Really? building a community and remaining in it is bad? Helping to rebuild rather than abandoning everyone else is a sign of laziness? really?
Second, the assertion here is that people are staying put because they're somehow lazy, rather than that staying someplace where you have a support network in hard times is a smart strategy.
That's pretty bass-ackwards. Remember all that worry we had a decade ago about how people were too busy rushing off and no one was making ties to their communities?
Also, the cultural assumptions are not well-examined. Could some of the stick-it-outness have something to do with our newer immigrant cultures? Families that stick together to help themselves move up the economic ladder together?

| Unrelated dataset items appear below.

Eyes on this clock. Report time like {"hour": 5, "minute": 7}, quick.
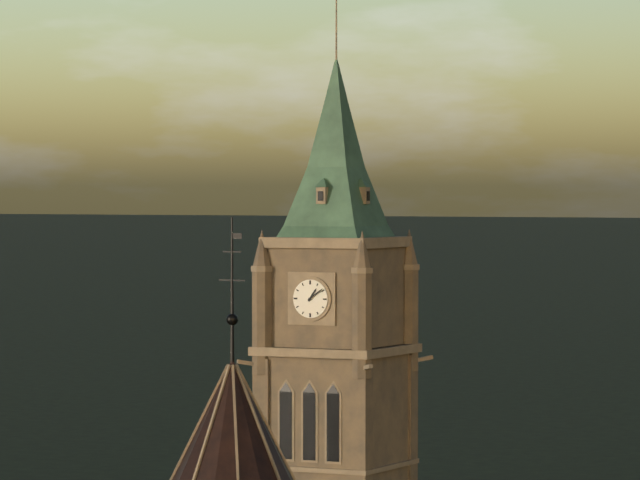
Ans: {"hour": 1, "minute": 9}
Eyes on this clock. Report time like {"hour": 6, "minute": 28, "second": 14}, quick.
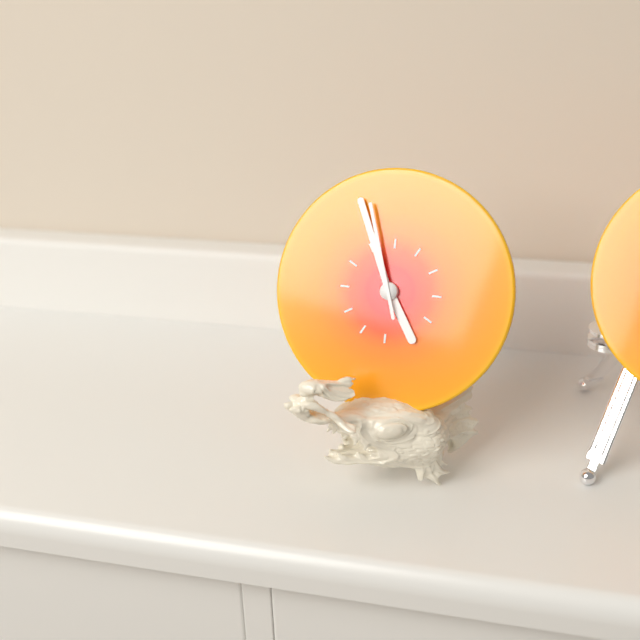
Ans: {"hour": 4, "minute": 56, "second": 57}
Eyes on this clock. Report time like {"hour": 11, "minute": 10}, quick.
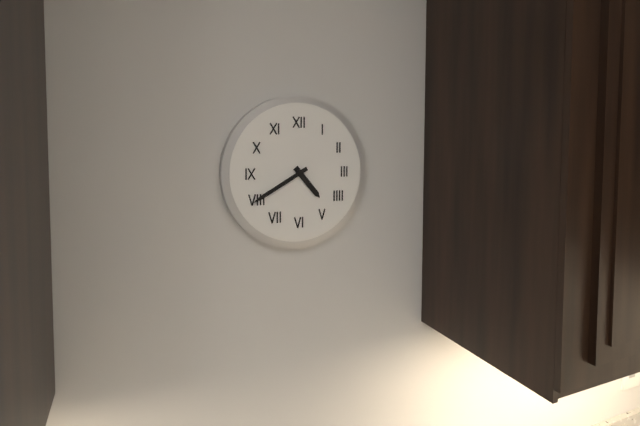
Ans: {"hour": 4, "minute": 40}
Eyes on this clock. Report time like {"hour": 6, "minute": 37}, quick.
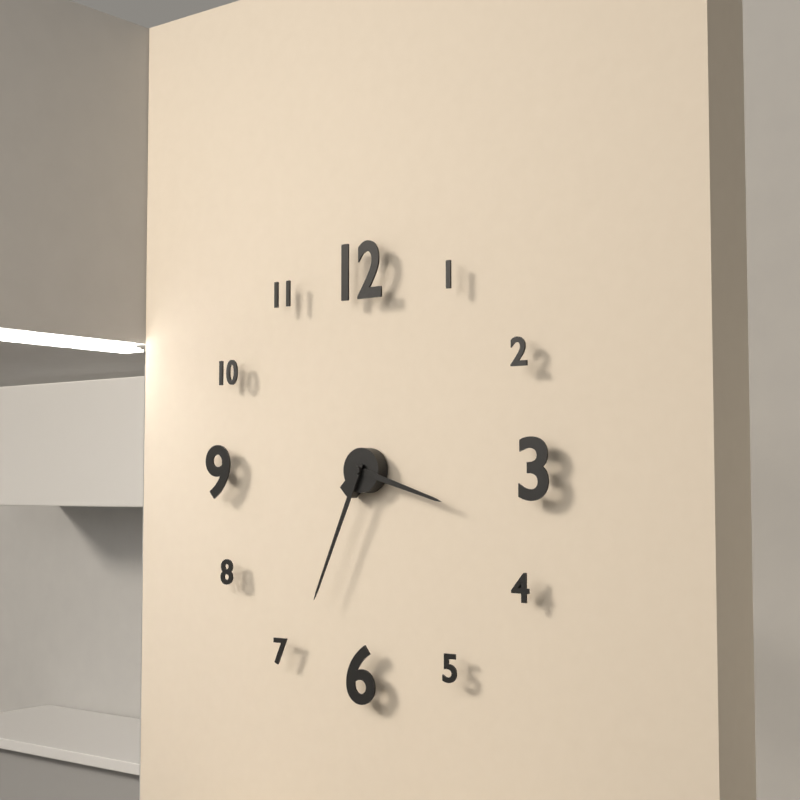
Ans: {"hour": 3, "minute": 34}
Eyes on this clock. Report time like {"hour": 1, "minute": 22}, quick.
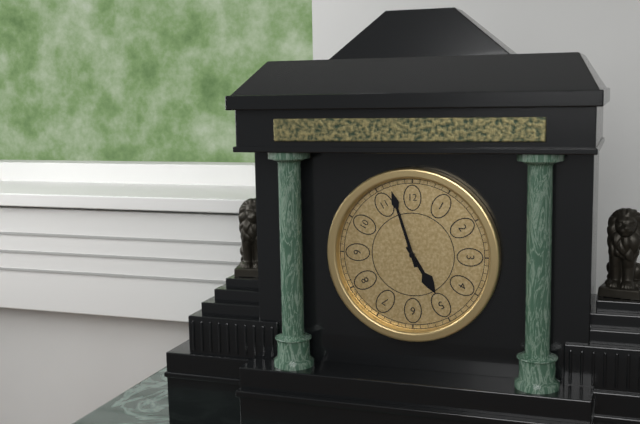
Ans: {"hour": 4, "minute": 57}
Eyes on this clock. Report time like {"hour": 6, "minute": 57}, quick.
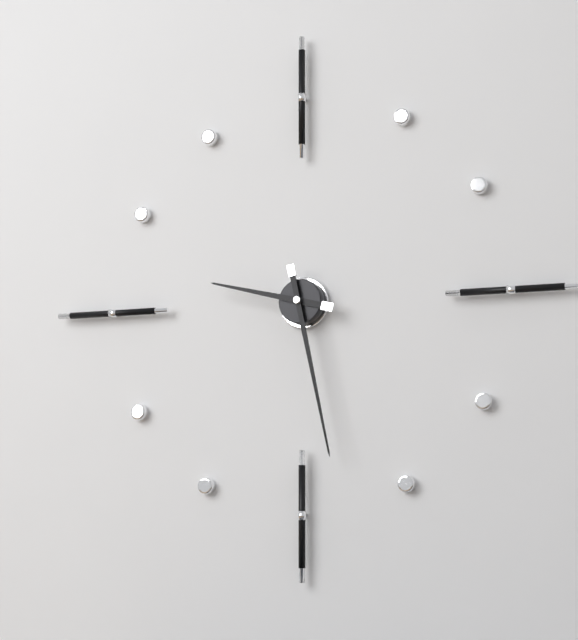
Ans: {"hour": 9, "minute": 28}
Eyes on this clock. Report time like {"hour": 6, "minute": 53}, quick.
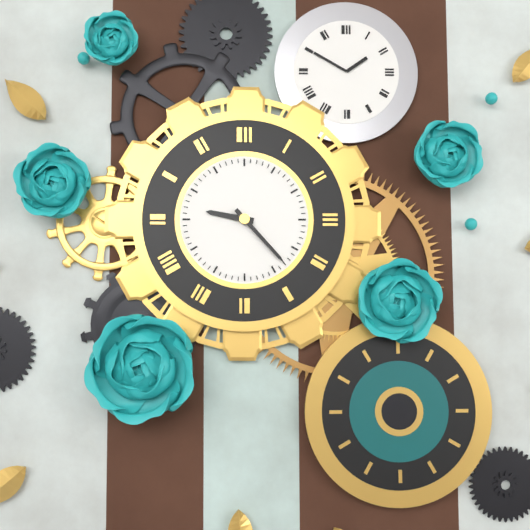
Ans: {"hour": 9, "minute": 23}
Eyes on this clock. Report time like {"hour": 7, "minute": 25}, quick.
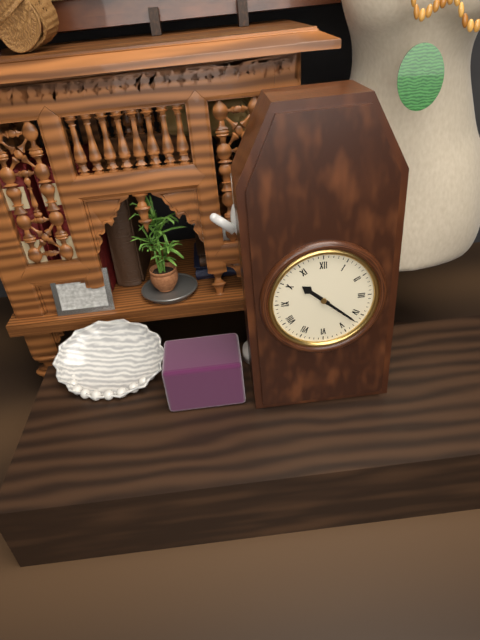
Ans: {"hour": 10, "minute": 22}
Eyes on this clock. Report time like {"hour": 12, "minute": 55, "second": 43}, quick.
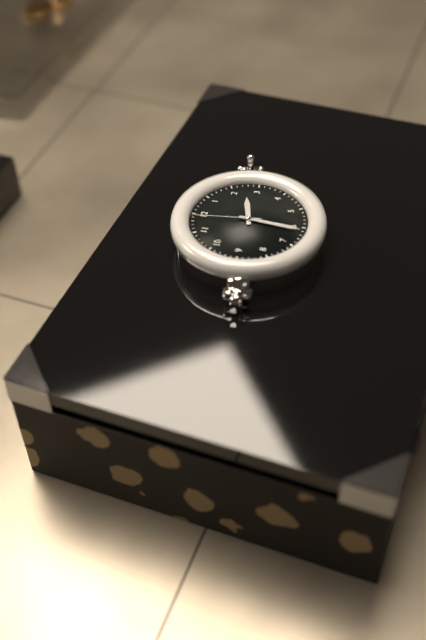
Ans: {"hour": 2, "minute": 31, "second": 59}
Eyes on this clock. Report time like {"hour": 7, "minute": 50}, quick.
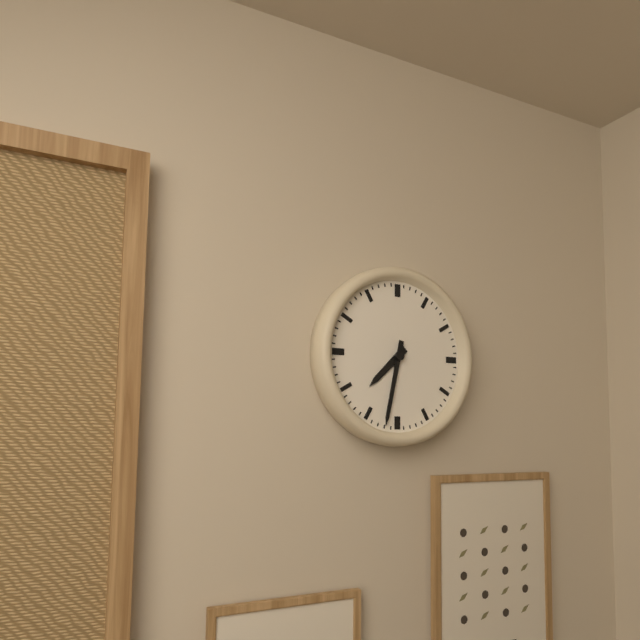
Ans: {"hour": 7, "minute": 32}
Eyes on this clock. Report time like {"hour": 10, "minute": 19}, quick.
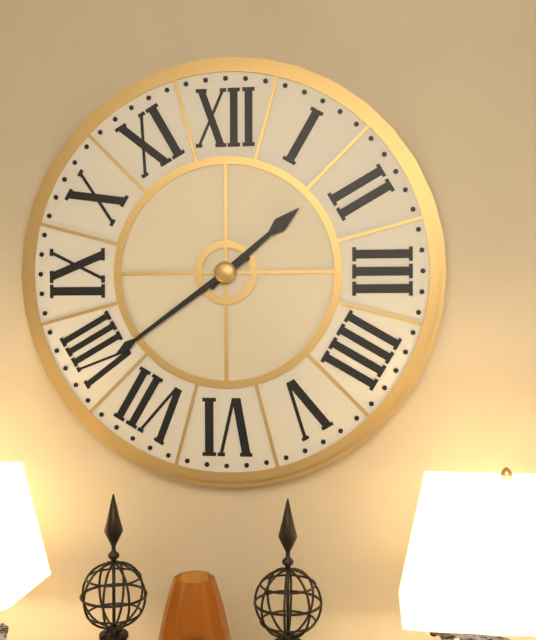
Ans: {"hour": 1, "minute": 39}
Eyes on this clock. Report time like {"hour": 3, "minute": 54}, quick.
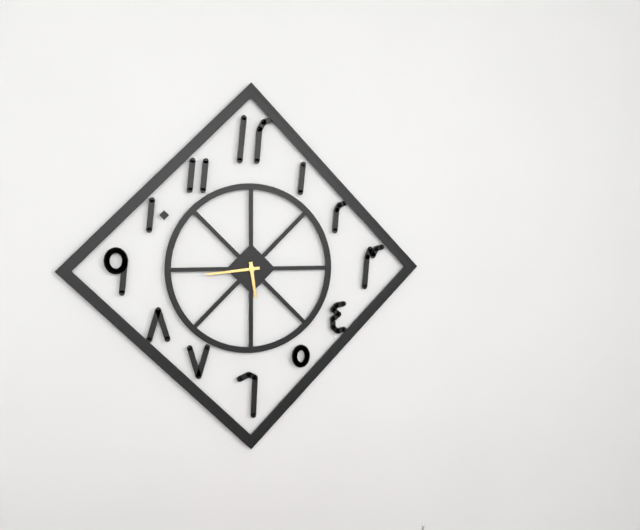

IMO, if this is true (and let's really see if it is), it could well be something to celebrate - people building stronger communities, stronger relationships with their parents, closer ties with their friends.
I'm getting kind of sick of hearing how this generation is lazy, blah, blah, blah.
Maybe those who had the good fortune to have been born in a time when getting a job was easy and family ties were less valued could think to themselves for a while that maybe, just maybe, the way they did things didn't work out so well for everyone, and perhaps it's time to do things a different way.
For example, a family who stays close to their sibs and parents, not to mention friends, well, maybe raising a family in that environment will be less difficult for women, with more people to share the child-care. Hmm, never thought of that? Since men still aren't exactly doing half.
Or maybe, staying put rather than moving is because there might be two people, both of whose careers need to be considered, rather than just one, and everyone follows him whenever he feels like picking up and moving. Oh, yeah, that.
It seems to me that this article is just a way of expressing certain prejudices of a certain slice of the community - and doesn't really tell us anything about either the reasons that people are staying put (if they really are). There's lots of economic things to report on out there, can't you NYT writer types find something to do with yourselves?